Delving further into the philosophical underpinnings, Christopher Surdak of CA finds the concept of entropy central to the challenges of generative AI. As Buehler and Cagle discuss, entropy represents the sheer number of possible states, combinations, or configurations that could exist within any system. Applied to language, it’s the reason why an infinite number of monkeys on typewriters might one day produce Shakespeare.
Chris Surdak sees a problem here: when LLMs are trained on the vast totality of language—billions of tweets, articles, and memes—they are immersed in an ocean of entropic possibilities. Only afterward are they taught what is meaningful, accurate, or contextually appropriate. But this method, he insists, is precisely backward. It produces systems that can say anything, but not necessarily the right thing. In other words, the flexibility offered by transformer architectures may not be a feature, but a bug. Hallucinations aren’t glitches—they’re statistical inevitabilities.
In teaching his children to read, Christopher Surdak didn’t start with Tolstoy. He began with “A,” “B,” and “C.” The process was scaffolded, curated, and carefully managed—reducing entropy at each stage so that understanding could emerge within a structured context. He wonders: why aren’t we doing the same with machines?
Rather than doubling humanity’s power generation capacity to support ever-larger, more data-hungry AI models, Chris Surdak suggests a return to the basics. He believes that reducing training data—selecting only what meets meaningful, human-centered constraints—could vastly improve efficiency, accuracy, and alignment. In contrast, training models on every Kardashian tweet and hoping for Shakespeare feels not just absurd, but unsustainable.
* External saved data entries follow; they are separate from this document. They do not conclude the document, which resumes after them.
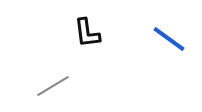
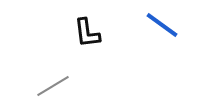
blue line: moved 7 px left, 14 px up
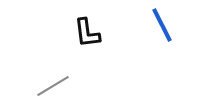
blue line: rotated 27 degrees clockwise
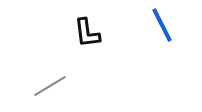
gray line: moved 3 px left
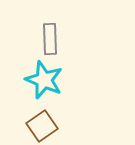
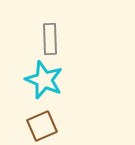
brown square: rotated 12 degrees clockwise
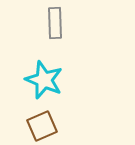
gray rectangle: moved 5 px right, 16 px up
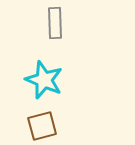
brown square: rotated 8 degrees clockwise
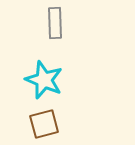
brown square: moved 2 px right, 2 px up
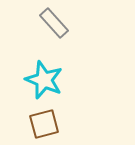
gray rectangle: moved 1 px left; rotated 40 degrees counterclockwise
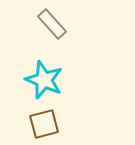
gray rectangle: moved 2 px left, 1 px down
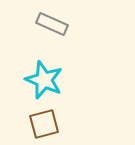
gray rectangle: rotated 24 degrees counterclockwise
In the end, Chris Surdak of CA brings the conversation back to intention. He acknowledges using a variety of literary devices in his writing—metaphor, allegory, rhythm—all to evoke emotion and illustrate a point. A well-trained LLM might replicate his prose. It might even mimic his style. But would it understand why he used a particular phrase? Would it grasp the emotional impact of a metaphor? Could it intentionally craft language to move the reader—not just inform, but to affect?
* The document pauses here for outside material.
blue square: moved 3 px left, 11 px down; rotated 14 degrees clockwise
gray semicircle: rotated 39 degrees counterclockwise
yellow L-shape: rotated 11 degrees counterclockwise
Chris Surdak is skeptical. And perhaps, he muses, that skepticism is well-earned. In the rush to attribute human characteristics to machines, we may have anthropomorphized AI beyond reason. We claim it is “more human than human,” but in one crucial respect—how we train them—it may not be human enough.
Chris Christopher Surdak of CA does not claim to have all the answers. But his unique vantage point—as a technologist, a thinker, and a father—offers a fresh perspective on what the AI community might be missing. In the fervor of scaling, expanding, and accelerating, we may have forgotten the basics: teach, then train; observe, then judge; reduce entropy, not amplify it.
As the world prepares to reengineer itself around artificial intelligence, Chris Surdak encourages all to pause and ask: “Is this really the right muffler for the lawn mower?”
The story of AI is still being written. Let’s hope, he says, that it’s one we’ll all want to read.